Prof. Dr. Sabina Misoch
La Prof. Dr Sabina Misoch est une experte de renommée internationale en matière de recherche sur le vieillissement et professeure à l’Institut de l’âge de la Haute école spécialisée bernoise. Depuis l’obtention de son doctorat en sociologie, en 2004, elle a occupé différents postes dans le secteur de l’enseignement et de la recherche aux Universités de Potsdam, de Dresde et de Lucerne avant de travailler comme professeure junior de sciences des médias et de la communication à l’Université de Mannheim. De 2014 à 2024, elle a dirigé l’Institut de recherche sur le vieillissement, qu’elle a fondé à la Haute école spécialisée de Suisse orientale (OST). Ses intérêts pour la recherche portent, entre autres, sur les thématiques des solutions robotiques pour personnes âgées et la longévité. Depuis avril 2023, Sabina Misoch est membre du Conseil d’administration du groupe Tertianum.
Prof. Dr. Sabina Misoch
«Nous devons nous adapter à une société dans laquelle les personnes vivent plus longtemps, et cela engendre non seulement des opportunités, mais aussi de grands défis.»
QU’EN EST-IL DES LIMITES ÉTHIQUES DES SCIENCES DE LA LONGÉVITÉ ?
Le record de longévité prouvé est actuellement détenu par Jeanne Calment, qui a vécu jusqu’à l’âge de 122 ans. La limite biologique semble se situer à près de 120 ans. Mais qu’est-ce que cela signifie lorsque nous vivons toujours plus longtemps ? Je ne pense pas que les gens profitent réellement davantage de la vie lorsqu’ils vivent jusqu’à 150 ans. C’est la finitude de la vie qui donne de la valeur particulière aux choses. En revanche, une vie infinie transformerait profondément l’importance de nos expériences et de nos étapes de vie. Peut-être que la finitude est source de valeur parce que nous ne pouvons faire les choses à l’infini. Beaucoup d’étudiants, avec qui j’en ai discuté, se montraient également sceptiques : si notre temps était infini, nos décisions et expériences perdraient de leur importance.
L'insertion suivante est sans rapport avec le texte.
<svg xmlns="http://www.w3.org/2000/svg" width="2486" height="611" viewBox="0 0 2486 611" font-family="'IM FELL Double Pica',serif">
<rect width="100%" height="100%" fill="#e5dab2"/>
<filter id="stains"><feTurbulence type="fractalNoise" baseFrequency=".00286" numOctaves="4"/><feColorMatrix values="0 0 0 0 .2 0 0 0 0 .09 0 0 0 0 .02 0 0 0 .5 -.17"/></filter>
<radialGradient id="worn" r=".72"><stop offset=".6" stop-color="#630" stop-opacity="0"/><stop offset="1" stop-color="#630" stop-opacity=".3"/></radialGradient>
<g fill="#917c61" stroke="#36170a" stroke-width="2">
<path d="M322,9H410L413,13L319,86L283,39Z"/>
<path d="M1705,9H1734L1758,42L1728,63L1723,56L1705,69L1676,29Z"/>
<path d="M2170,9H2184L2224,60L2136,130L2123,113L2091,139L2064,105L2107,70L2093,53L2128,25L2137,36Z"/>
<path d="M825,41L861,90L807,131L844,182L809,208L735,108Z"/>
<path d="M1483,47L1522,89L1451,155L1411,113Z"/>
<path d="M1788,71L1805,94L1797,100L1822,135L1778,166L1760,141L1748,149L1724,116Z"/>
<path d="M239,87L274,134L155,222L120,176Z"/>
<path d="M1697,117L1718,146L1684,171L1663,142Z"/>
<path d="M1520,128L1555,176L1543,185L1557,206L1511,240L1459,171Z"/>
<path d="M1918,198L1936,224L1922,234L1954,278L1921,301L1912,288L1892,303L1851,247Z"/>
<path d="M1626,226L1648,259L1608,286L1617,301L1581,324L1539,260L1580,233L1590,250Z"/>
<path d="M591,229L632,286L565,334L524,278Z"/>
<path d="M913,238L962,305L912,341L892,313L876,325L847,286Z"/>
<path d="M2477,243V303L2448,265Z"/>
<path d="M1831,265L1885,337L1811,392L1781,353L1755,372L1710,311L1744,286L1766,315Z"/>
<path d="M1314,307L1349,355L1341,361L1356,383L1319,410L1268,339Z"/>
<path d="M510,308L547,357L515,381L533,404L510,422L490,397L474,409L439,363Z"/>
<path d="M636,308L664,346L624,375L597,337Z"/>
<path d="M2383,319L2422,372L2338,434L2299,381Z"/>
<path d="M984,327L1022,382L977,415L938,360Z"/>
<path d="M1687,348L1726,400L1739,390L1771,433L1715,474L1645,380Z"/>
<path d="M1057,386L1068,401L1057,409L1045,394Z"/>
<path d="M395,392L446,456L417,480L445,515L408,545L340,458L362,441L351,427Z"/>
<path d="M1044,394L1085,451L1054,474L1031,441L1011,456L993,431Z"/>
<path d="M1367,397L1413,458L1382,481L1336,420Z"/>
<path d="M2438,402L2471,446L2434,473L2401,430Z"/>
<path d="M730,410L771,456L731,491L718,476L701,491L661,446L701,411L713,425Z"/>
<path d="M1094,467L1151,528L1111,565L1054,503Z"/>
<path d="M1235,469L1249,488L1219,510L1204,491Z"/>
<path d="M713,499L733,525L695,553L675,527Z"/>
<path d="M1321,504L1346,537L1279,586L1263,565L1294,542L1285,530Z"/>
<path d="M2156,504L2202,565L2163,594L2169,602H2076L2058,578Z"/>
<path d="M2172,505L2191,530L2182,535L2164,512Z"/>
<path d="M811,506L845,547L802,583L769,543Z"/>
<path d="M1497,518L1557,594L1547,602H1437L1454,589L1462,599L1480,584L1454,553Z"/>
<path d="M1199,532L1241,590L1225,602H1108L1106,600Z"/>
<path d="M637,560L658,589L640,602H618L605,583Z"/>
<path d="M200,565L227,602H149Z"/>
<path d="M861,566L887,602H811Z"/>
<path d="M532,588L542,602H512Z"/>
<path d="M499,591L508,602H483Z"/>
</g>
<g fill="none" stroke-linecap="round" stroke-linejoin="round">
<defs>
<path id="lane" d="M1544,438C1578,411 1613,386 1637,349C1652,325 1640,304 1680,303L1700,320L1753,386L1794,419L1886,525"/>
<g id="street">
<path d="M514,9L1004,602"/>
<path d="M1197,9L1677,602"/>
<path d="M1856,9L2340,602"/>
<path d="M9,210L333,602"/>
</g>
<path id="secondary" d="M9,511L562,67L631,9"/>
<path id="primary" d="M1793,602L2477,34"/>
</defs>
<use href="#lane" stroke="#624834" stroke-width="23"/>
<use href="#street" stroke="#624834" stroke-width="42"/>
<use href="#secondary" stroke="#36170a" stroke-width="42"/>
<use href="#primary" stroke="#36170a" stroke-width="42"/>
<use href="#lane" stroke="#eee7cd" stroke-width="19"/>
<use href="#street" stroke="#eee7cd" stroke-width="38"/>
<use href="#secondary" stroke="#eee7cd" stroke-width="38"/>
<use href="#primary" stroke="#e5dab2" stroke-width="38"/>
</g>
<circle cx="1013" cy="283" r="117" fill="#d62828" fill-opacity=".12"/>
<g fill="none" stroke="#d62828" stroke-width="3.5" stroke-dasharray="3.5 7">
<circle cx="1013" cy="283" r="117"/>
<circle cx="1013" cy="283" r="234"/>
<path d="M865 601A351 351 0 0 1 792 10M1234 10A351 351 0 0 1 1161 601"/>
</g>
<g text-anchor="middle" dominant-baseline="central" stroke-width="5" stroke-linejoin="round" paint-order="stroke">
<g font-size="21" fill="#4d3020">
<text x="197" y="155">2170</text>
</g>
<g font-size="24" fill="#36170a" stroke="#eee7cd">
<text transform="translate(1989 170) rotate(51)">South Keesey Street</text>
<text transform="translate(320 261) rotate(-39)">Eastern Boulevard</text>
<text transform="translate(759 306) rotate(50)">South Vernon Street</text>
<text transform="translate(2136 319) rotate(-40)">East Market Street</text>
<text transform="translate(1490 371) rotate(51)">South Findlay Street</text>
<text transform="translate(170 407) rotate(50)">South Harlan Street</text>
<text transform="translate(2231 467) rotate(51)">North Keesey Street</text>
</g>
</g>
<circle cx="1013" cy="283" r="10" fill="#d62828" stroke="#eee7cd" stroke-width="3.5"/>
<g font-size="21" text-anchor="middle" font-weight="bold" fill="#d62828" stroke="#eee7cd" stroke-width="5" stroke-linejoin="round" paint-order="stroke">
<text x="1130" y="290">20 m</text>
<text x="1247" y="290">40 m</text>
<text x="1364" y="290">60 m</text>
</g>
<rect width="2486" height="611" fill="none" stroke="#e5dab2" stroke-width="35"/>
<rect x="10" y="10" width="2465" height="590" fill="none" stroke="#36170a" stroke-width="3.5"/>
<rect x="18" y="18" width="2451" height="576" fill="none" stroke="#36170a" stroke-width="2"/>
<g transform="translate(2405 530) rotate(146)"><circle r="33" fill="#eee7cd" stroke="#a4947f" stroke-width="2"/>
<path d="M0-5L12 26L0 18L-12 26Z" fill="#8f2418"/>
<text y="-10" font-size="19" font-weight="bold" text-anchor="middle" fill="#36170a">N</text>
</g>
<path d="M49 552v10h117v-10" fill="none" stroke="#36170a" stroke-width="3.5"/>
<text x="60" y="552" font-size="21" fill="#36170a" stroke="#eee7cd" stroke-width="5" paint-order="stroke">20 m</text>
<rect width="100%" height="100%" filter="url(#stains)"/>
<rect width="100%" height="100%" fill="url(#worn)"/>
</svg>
De plus, une vie illimitée engendrerait des problèmes écologiques et économiques avec des répercussions importantes sur notre société.
LES SCIENCES DE LA LONGÉVITÉ PEUVENTELLES CONTRIBUER À RELEVER LES DÉFIS D’UNE SOCIÉTÉ VIEILLISSANTE ?
Oui, parce qu’elles nous aident à placer la prévention au centre. Notre société met l’accent sur la médecine curative – c’est-à-dire le traitement de maladies lorsqu’elles se manifestent. Mais les sciences de la longévité peuvent contribuer à mettre en place des mesures favorisant la santé plus tôt : telles qu’une alimentation équilibrée, une activité physique régulière, une gestion du stress efficace et saine, et des interactions sociales. Bien qu’il ne s’agisse pas de nouvelles découvertes, leur validation scientifique nous permet de prendre des mesures plus ciblées pour favoriser un vieillissement sain. À mon avis, il ne s’agit pas simplement de vivre plus longtemps, mais avant tout de vieillir avec une excellente qualité de vie et la plus grande joie de vivre possible.